→ Task statement
Please output each line of the data exactly as it appears.

-------------------------

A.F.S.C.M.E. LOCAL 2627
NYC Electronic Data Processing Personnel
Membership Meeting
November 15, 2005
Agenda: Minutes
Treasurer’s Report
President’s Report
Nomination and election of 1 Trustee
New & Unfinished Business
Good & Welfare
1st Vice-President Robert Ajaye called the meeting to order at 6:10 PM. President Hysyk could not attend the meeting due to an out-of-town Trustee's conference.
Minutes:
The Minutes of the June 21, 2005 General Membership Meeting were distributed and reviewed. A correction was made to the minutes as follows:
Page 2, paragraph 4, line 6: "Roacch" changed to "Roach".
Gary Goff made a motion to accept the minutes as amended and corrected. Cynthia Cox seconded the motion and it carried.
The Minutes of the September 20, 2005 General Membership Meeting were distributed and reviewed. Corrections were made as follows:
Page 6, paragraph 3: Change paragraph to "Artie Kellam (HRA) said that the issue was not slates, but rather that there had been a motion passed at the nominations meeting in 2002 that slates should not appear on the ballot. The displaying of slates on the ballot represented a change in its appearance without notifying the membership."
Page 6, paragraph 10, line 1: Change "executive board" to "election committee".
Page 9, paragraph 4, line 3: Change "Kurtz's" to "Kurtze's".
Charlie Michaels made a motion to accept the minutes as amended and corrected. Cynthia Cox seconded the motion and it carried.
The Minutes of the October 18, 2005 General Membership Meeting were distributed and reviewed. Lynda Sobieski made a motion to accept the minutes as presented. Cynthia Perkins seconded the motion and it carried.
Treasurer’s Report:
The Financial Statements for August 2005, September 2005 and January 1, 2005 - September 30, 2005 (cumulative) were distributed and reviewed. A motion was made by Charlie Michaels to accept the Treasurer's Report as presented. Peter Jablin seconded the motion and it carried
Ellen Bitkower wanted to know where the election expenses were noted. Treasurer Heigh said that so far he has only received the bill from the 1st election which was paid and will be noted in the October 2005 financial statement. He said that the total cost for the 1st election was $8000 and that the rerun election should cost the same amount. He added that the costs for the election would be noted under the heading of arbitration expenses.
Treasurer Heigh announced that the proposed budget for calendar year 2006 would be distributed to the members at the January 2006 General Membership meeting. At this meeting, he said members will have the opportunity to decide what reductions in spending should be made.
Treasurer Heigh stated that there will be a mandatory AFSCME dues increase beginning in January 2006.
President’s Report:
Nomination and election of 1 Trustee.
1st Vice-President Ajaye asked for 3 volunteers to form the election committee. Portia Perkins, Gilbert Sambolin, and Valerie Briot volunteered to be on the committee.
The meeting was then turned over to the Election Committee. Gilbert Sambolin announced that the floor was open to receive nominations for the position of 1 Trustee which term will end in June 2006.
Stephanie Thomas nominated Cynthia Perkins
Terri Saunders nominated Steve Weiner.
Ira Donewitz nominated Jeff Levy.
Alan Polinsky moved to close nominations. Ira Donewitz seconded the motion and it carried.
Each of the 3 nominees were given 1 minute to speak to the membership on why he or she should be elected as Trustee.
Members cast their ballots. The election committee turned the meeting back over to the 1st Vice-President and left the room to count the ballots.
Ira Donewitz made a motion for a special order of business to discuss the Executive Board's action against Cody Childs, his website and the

-------------------------

→ Output of the exercise
A.F.S.C.M.E. LOCAL 2627
NYC Electronic Data Processing Personnel
Membership Meeting
November 15, 2005
Agenda: Minutes
Treasurer’s Report
President’s Report
Nomination and election of 1 Trustee
New & Unfinished Business
Good & Welfare
1st Vice-President Robert Ajaye called the meeting to order at 6:10 PM. President Hysyk could not attend the meeting due to an out-of-town Trustee's conference.
Minutes:
The Minutes of the June 21, 2005 General Membership Meeting were distributed and reviewed. A correction was made to the minutes as follows:
Page 2, paragraph 4, line 6: "Roacch" changed to "Roach".
Gary Goff made a motion to accept the minutes as amended and corrected. Cynthia Cox seconded the motion and it carried.
The Minutes of the September 20, 2005 General Membership Meeting were distributed and reviewed. Corrections were made as follows:
Page 6, paragraph 3: Change paragraph to "Artie Kellam (HRA) said that the issue was not slates, but rather that there had been a motion passed at the nominations meeting in 2002 that slates should not appear on the ballot. The displaying of slates on the ballot represented a change in its appearance without notifying the membership."
Page 6, paragraph 10, line 1: Change "executive board" to "election committee".
Page 9, paragraph 4, line 3: Change "Kurtz's" to "Kurtze's".
Charlie Michaels made a motion to accept the minutes as amended and corrected. Cynthia Cox seconded the motion and it carried.
The Minutes of the October 18, 2005 General Membership Meeting were distributed and reviewed. Lynda Sobieski made a motion to accept the minutes as presented. Cynthia Perkins seconded the motion and it carried.
Treasurer’s Report:
The Financial Statements for August 2005, September 2005 and January 1, 2005 - September 30, 2005 (cumulative) were distributed and reviewed. A motion was made by Charlie Michaels to accept the Treasurer's Report as presented. Peter Jablin seconded the motion and it carried
Ellen Bitkower wanted to know where the election expenses were noted. Treasurer Heigh said that so far he has only received the bill from the 1st election which was paid and will be noted in the October 2005 financial statement. He said that the total cost for the 1st election was $8000 and that the rerun election should cost the same amount. He added that the costs for the election would be noted under the heading of arbitration expenses.
Treasurer Heigh announced that the proposed budget for calendar year 2006 would be distributed to the members at the January 2006 General Membership meeting. At this meeting, he said members will have the opportunity to decide what reductions in spending should be made.
Treasurer Heigh stated that there will be a mandatory AFSCME dues increase beginning in January 2006.
President’s Report:
Nomination and election of 1 Trustee.
1st Vice-President Ajaye asked for 3 volunteers to form the election committee. Portia Perkins, Gilbert Sambolin, and Valerie Briot volunteered to be on the committee.
The meeting was then turned over to the Election Committee. Gilbert Sambolin announced that the floor was open to receive nominations for the position of 1 Trustee which term will end in June 2006.
Stephanie Thomas nominated Cynthia Perkins
Terri Saunders nominated Steve Weiner.
Ira Donewitz nominated Jeff Levy.
Alan Polinsky moved to close nominations. Ira Donewitz seconded the motion and it carried.
Each of the 3 nominees were given 1 minute to speak to the membership on why he or she should be elected as Trustee.
Members cast their ballots. The election committee turned the meeting back over to the 1st Vice-President and left the room to count the ballots.
Ira Donewitz made a motion for a special order of business to discuss the Executive Board's action against Cody Childs, his website and the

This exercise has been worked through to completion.